|
|
|
|
|
by amluto
384 days ago
|
|
Because the footer metadata is in the Parquet file, which is already far too late to give an efficient query. If I have an S3 bucket containing five years worth of Parquet files, each covering a few days worth of rows, and I tell my favorite query tool (DuckDB, etc) about that bucket, then the tool will need to do a partial read (which is multiple operations, I think, since it will need to find the footer and then read the footer) of ~500 files just to find out which ones contain the data of interest. A good query plan would be to do a single list operation on the bucket to find the file names and then to read the file or files needed to answer my query. Iceberg and Delta Lake (I think -- I haven't actually tried it) can do this, but plain Parquet plus Hive partitioning can't, and I'm not aware of any other lightweight scheme that is well supported that can do it.
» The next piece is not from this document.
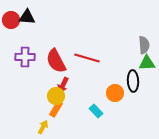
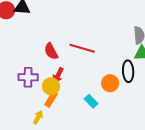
purple cross: (25, 57) -> (28, 77), moved
red semicircle: (56, 61) -> (51, 51), size x0.7

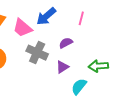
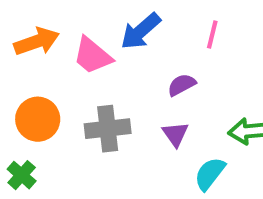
gray cross: (37, 53) -> (108, 129), moved, turned -30
purple triangle: (62, 67) -> (175, 134), turned -32

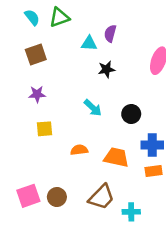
My personal little query tool (which predates Parquet) can do it just fine by the simple expedient of reading directory names. |
|
In theory, going off of the schema diagram they have, all your files are listed in `data_file`, the timestamp range for that file would be in `file_column_stats`, and that information could be used to decide what files to _actually_ read based on your query.
Whether duckdb's query engine takes advantage of this is a different story, but even if it doesn't Yet it should be possible to do so Eventually.